Today, we go from ice to diamonds to ideas. The
University of Houston's College of Engineering
presents this series about the machines that make
our civilization run, and the people whose
ingenuity created them.
Diamonds are called ice, but
we're also told that you can tell diamonds from
glass because diamonds are warm. Actually, diamonds
aren't like ice at all. Ice is a good thermal
insulator. But diamond is the best natural
conductor of heat we know -- three or four times
better than copper or silver. Diamonds feel warm
because they come up to body temperature so
quickly. Diamonds warm up, while glass keeps on
Good heat transfer is highly prized these days. So
much energy has to be moved in modern systems.
Nuclear reactors put out as much energy as we can
carry away. They'd be a lot more effective if we
were better at moving energy. The same is true of
solar receivers. A field of mirrors focuses the
sun's energy on a central tower.

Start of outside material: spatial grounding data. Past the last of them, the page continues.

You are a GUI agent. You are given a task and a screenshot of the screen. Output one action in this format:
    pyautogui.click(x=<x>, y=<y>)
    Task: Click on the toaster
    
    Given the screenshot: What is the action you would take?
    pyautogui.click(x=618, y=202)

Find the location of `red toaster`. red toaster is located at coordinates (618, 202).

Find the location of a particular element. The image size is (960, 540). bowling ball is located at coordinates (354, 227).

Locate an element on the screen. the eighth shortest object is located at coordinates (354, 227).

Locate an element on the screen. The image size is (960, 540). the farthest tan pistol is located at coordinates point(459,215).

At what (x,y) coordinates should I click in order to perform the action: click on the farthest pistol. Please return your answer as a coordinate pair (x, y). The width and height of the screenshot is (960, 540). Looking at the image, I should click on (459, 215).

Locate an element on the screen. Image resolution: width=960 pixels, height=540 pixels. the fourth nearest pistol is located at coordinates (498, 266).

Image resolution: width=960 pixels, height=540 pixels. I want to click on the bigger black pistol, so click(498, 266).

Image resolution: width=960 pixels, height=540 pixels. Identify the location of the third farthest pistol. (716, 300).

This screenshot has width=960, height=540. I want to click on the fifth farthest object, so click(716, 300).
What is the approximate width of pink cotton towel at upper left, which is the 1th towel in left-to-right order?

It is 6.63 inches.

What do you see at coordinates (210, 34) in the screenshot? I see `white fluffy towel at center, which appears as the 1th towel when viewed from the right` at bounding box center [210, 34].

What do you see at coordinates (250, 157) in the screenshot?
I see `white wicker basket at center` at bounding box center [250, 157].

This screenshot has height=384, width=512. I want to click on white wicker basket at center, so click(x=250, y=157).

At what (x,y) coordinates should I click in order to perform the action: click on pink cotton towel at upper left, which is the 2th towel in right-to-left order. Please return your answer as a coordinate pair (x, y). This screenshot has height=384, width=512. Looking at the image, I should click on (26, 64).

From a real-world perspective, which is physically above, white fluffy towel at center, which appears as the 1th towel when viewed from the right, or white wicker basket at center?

We could easily
focus enough energy to melt the tower. We're
limited only by our ability to carry all that heat
away. Super-computers are limited by the need to
remove more and more energy from smaller and
smaller spaces; and so on.
Modern equipment fairly groans with problems like
that, and diamonds -- even commercial diamonds --
are too expensive use on a commercial scale. But
during the last few decades a new technology has
come into use. It's the heat pipe -- a man-made
conductor that carries heat a hundred times better
than even diamond.
A heat pipe is a tube whose inner walls are lined
by copper-wool or some other gauze-like material.
It contains a little liquid -- maybe water,
mercury, or alcohol. The liquid evaporates on the
warm end. The vapor flows down the middle and
condenses on the cold end. The condensed liquid is
returned to the hot end by a sort of blotter action
in the gauze.
It's amazing how anything so simple works so well.
In this case, the inventor is a friend of mine -- a
man whose mind I've been privileged to watch in
flight many times. In this case I've seen the
inventive process that created this new technology.
His name is Lloyd Trefethen. He teaches engineering
at Tufts University. Conversation with Lloyd is
always a kind of roller-coaster ride. He'll take
nothing for granted. He deflects the most
straightforward notion so it turns into something
else. We were given the heat pipe, where nature
left off, because one man simply refuses to see the
world the same way each time he looks at it.
Pure invention is ice turned into diamond --
diamond into a heat pipe -- one thing transmuted by
a leap in the dark into something wholly other. And
it's so exciting to watch happening in another
person, or -- better yet -- in yourself.